Dus als God zegt op de vraag van Mozes, wie bent U en dan antwoordt God dus met een werkwoord, ik ben (tegenwoordige tijd), Ik ben er nu
dan kun je dus net zo goed lezen dat God tegen Mozes zegt, als die vraag naar Zijn naam:
Ik zal er zijn
We weten gewoon niet welke van de twee vertalingen klopt.

Verschillende bijbelvertalingen hebben de naam van God dan ook verschillend vertaald.
De Statenvertaling, de eerste bijbelvertaling in het Nederlands, ooit begin 1600 geschreven in opdracht van de Staten Generaal, vandaar de naam Statenvertaling en die Statenvertaling wordt eigenlijk door iedereen wordt gezien als de beste vertaling die er ooit gemaakt is, vertaalt de naam van God met: Ik zal zijn. God in de toekomstige tijd dus.
en de Willibrord vertaling, die hier ook in deze kerk en in bijna alle Rooms Katholieke kerken gelezen wordt, noemt de naam van God ook als : Ik zal er zijn
Maar de vertaling van het Nederlands Bijbelgenootschap in 1951 vertaalt de naam Jahweh als Ik ben, Ik ben er nu
en de Groot Nieuws bijbel, een wat makkelijker leesbare vertaling doet dat ook.

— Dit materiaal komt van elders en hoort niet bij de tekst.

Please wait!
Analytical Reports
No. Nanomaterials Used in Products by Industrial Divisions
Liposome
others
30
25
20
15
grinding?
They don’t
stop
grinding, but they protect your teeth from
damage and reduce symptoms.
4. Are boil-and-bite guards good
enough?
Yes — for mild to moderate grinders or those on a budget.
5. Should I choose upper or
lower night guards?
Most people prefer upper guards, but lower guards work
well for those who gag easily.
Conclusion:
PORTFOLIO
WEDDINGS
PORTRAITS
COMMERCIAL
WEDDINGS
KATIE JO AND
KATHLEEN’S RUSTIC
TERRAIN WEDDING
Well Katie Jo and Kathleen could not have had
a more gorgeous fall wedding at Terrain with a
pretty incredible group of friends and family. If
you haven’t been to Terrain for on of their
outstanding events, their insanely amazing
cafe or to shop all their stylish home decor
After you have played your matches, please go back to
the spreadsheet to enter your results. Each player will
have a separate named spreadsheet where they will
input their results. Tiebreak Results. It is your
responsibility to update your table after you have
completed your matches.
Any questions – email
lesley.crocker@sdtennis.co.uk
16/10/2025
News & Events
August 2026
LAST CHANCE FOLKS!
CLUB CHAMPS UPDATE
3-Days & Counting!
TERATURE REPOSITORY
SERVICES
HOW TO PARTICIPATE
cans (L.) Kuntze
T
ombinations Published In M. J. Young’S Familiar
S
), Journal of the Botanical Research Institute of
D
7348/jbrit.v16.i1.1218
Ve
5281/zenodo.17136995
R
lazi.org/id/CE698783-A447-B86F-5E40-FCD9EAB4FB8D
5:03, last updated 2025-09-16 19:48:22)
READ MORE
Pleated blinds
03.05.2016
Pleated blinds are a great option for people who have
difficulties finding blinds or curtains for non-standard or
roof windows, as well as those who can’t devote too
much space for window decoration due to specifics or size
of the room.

Ik ben die Ik ben, tegenwoordige tijd
Met die naam laat God aan ons zien
Ik ben onveranderlijk, Ik ben altijd een en dezelfde, Ik blijf aan mezelf trouw

Met Ik zal er zijn, de andere mogelijkheid, zegt God:
wat er ook in jouw leven gebeurt, op de mooie dagen, op de slechte dagen, Ik zal er altijd voor je zijn. Daarin hoor je veel meer de belofte, dat God je nooit in de steek laat.

Het is wel grappig, dat de tekstschrijver van het lied, wat we straks gaan zingen, het lied van Sela, die tekstschrijver heet Hans Maat, ik ken hem toevallig, was een vroegere collega van me, hele beste jongen
die heeft het echt heel mooi opgelost opgelost in dat lied en wel als volgt:

In het refrein:
Ik ben die Ik ben is Uw eeuwige naam
onnoembaar aanwezig deelt U mijn bestaan.
Hoe adembenemend, ontroerend dichtbij
Uw naam is Ik ben én Ik zal er zijn.

Hij noemt ze dus gewoon allebei en ik denk dat hij daarmee voor mij dichtbij de waarheid is:
want God is er nu, je zou er  toch niet aan moeten denken dat God alleen maar iets is voor straksen dat Hij geen betekenis heeft voor het heden, ja, Hij is er nu al in jouw leven
maar God zal er ook altijd zijn, Hij is er ook straks.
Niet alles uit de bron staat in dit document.